AIM OF THE EXERCISE:
Each record that follows should be repeated exactly, with no pictures carried over.

[Dataset entries]
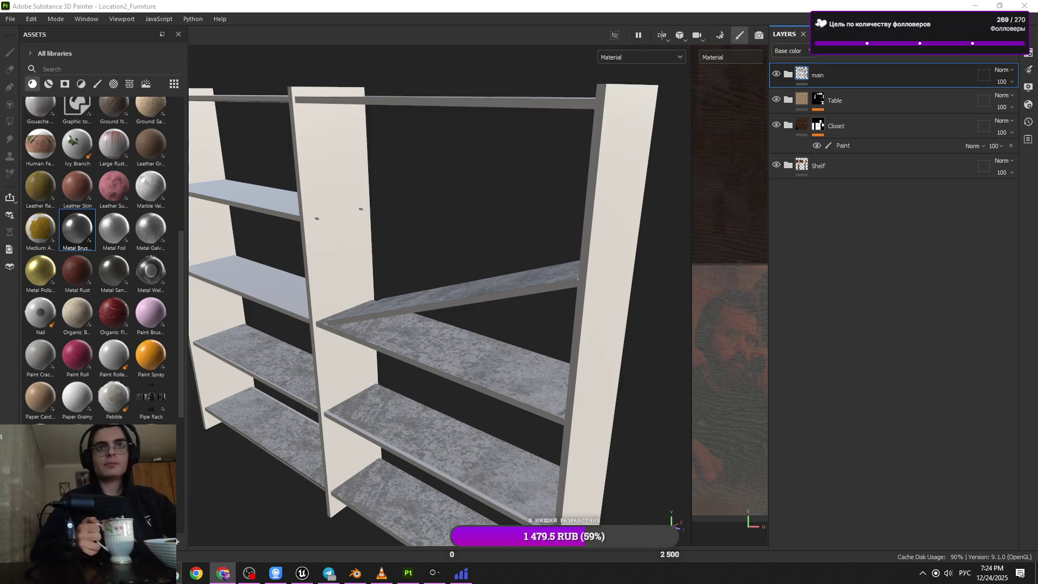
mouse_move(210, 413)
alt+mouse_down()
mouse_move(236, 378)
mouse_move(357, 394)
mouse_move(369, 442)
mouse_move(476, 325)
mouse_move(494, 246)
mouse_move(431, 98)
mouse_move(505, 320)
mouse_move(356, 297)
mouse_move(292, 144)
mouse_move(433, 159)
mouse_move(403, 290)
mouse_move(398, 179)
mouse_move(445, 188)
mouse_move(595, 162)
alt+mouse_up()
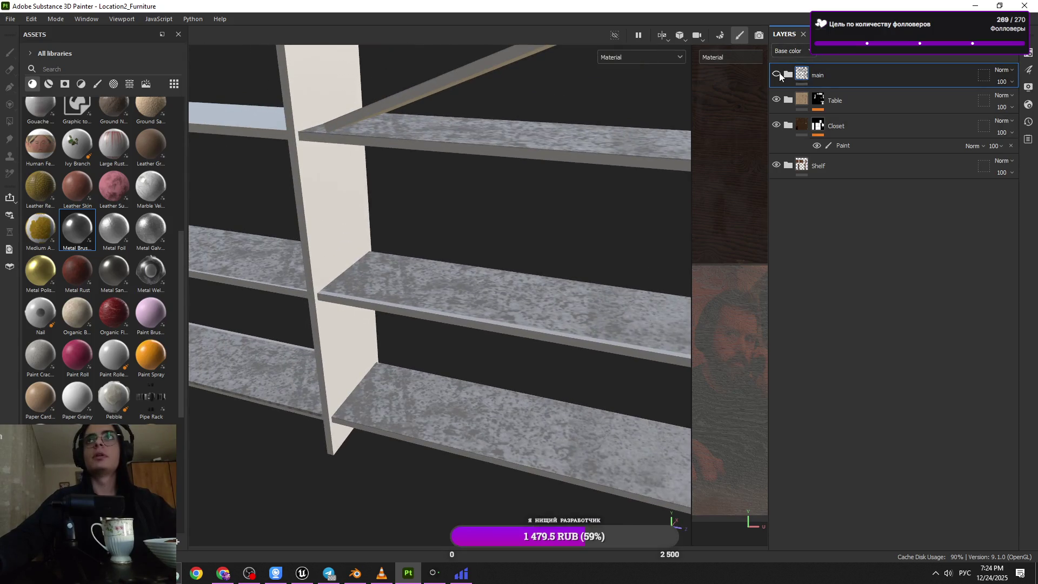
click(788, 75)
- Add a Paint layer above Grunge Dirt Muddy in Folder 1 and pick the Paint brush
click(829, 125)
click(800, 126)
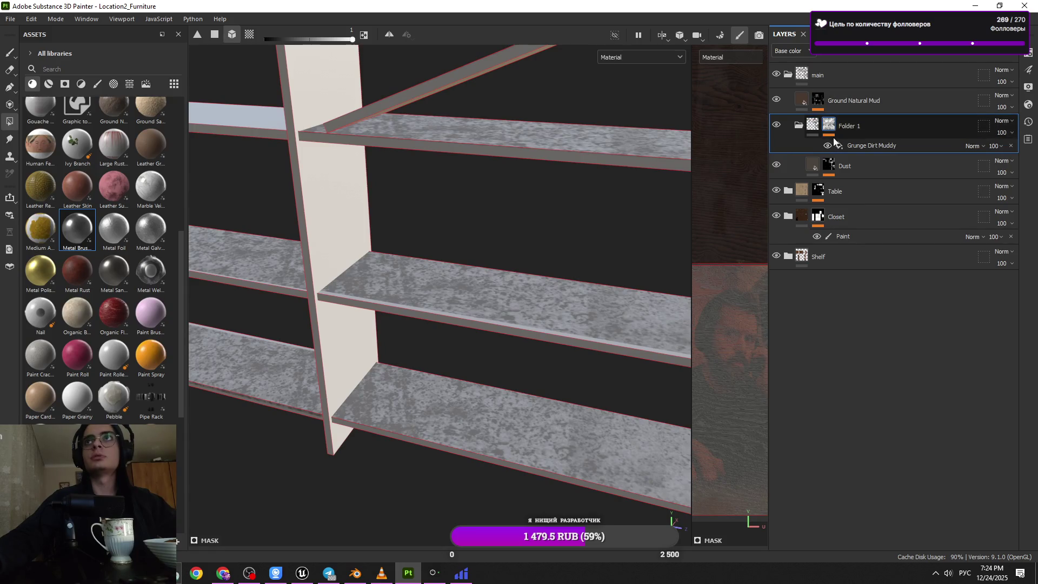
click(934, 56)
click(934, 67)
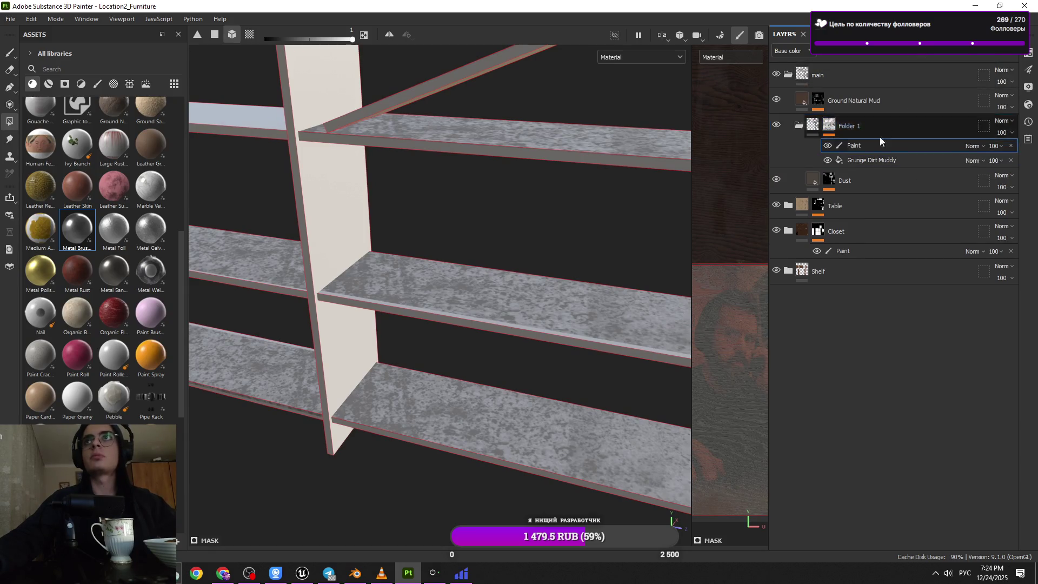
mouse_move(491, 373)
alt+mouse_down()
mouse_move(457, 294)
mouse_move(271, 173)
alt+mouse_up()
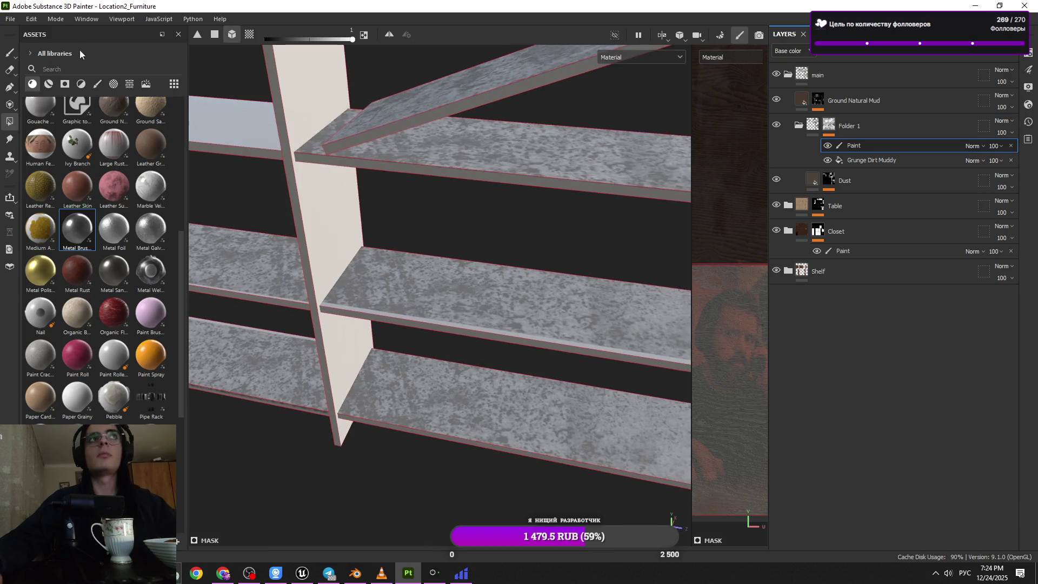
click(9, 53)
scroll(463, 241, up, 3)
ctrl+right_drag(378, 336, 346, 335)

SOLUTION:
mouse_move(210, 413)
alt+mouse_down()
mouse_move(236, 378)
mouse_move(357, 394)
mouse_move(369, 442)
mouse_move(476, 325)
mouse_move(494, 246)
mouse_move(431, 98)
mouse_move(505, 320)
mouse_move(356, 297)
mouse_move(292, 144)
mouse_move(433, 159)
mouse_move(403, 290)
mouse_move(398, 179)
mouse_move(445, 188)
mouse_move(595, 162)
alt+mouse_up()
click(788, 75)
- Add a Paint layer above Grunge Dirt Muddy in Folder 1 and pick the Paint brush
click(829, 125)
click(800, 126)
click(934, 56)
click(934, 67)
mouse_move(491, 373)
alt+mouse_down()
mouse_move(457, 294)
mouse_move(271, 173)
alt+mouse_up()
click(9, 53)
scroll(463, 241, up, 3)
ctrl+right_drag(378, 336, 346, 335)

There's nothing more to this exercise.